Onderweg zie je veel, vaak nieuwe dingen en soms heel mooie. Ze zijn doorgaans niet binnen je bereik, dus je wilt er iets van meenemen, je wilt vasthouden. Kan dat met een foto? Wat is de foto ten opzichte van de oorspronkelijk waargenomen en ervaren werkelijkheid? Kijk ik al selectief naar de werkelijkheid, om vooral niets te missen en mijn beeld ervan voorgoed in mijn toestel bij me te houden, thuis op te slaan en altijd oproepbaar te maken, zodat het echt van mij is? Wordt leven een jacht op mooie beelden?
Echt kunnen ervaren wat ik beleef en ervan genieten zo als het is?

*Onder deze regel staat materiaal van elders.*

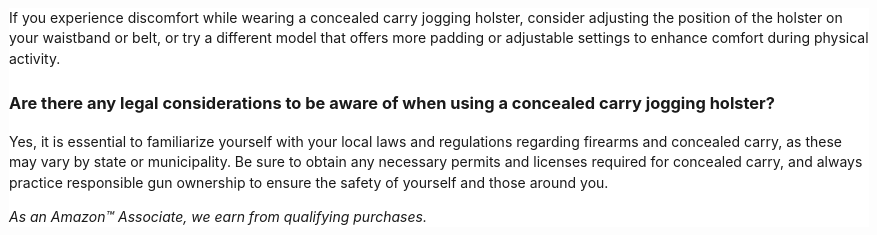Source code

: If you experience discomfort while wearing a concealed carry jogging holster, consider adjusting the position of the holster on your waistband or belt, or try a different model that offers more padding or adjustable settings to enhance comfort during physical activity.

### Are there any legal considerations to be aware of when using a concealed carry jogging holster?

Yes, it is essential to familiarize yourself with your local laws and regulations regarding firearms and concealed carry, as these may vary by state or municipality. Be sure to obtain any necessary permits and licenses required for concealed carry, and always practice responsible gun ownership to ensure the safety of yourself and those around you.

_As an Amazon™ Associate, we earn from qualifying purchases._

Nu het fotograferen binnen handbereik is komen liggen, spreekt men wel van ‘inflatie van beelden’: het zijn er zoveel, dat het niet meer te overzien is. Harde schijven zijn onuitputtelijk, het rondsturen van plaatjes is een kleinigheid en je ontvanger is gewend door al je foto’s te swipen en te denken dat hij of zij gezien heeft wat jij zag. Het oude principe non multa sed multum (niet het vele is goed, maar het goede is veel) lijkt te zijn opgeheven.
De werkelijkheid wordt een gefotografeerde werkelijkheid, die misschien wel van de werkelijkheid vervreemdt. Eenmaal thuis zie ik niet meer wat ik oorspronkelijk zag, maar slechts een herinnering aan mijn ervaring ter plaatse. Ik wek voor mijzelf de suggestie, dat ik mij eigen gemaakt heb wat ik toen aantrof, maar het maken van de foto heeft mij misschien wel afgeleid van de ervaring zelf.
Wat zou er gebeuren als ik op vakantie niet alleen mijn agenda, mijn horloge, mijn telefoon thuis zou laten maar ook mijn camera? Zou ik dan weer vrij zicht hebben, echt kunnen ervaren wat ik beleef en ervan genieten zo als het is? Zou ik de schoonheid van de dingen niet dichter naderen, en mijn eigen reactie erop dieper beleven? Ontvangen belangrijker vinden dan bezitten?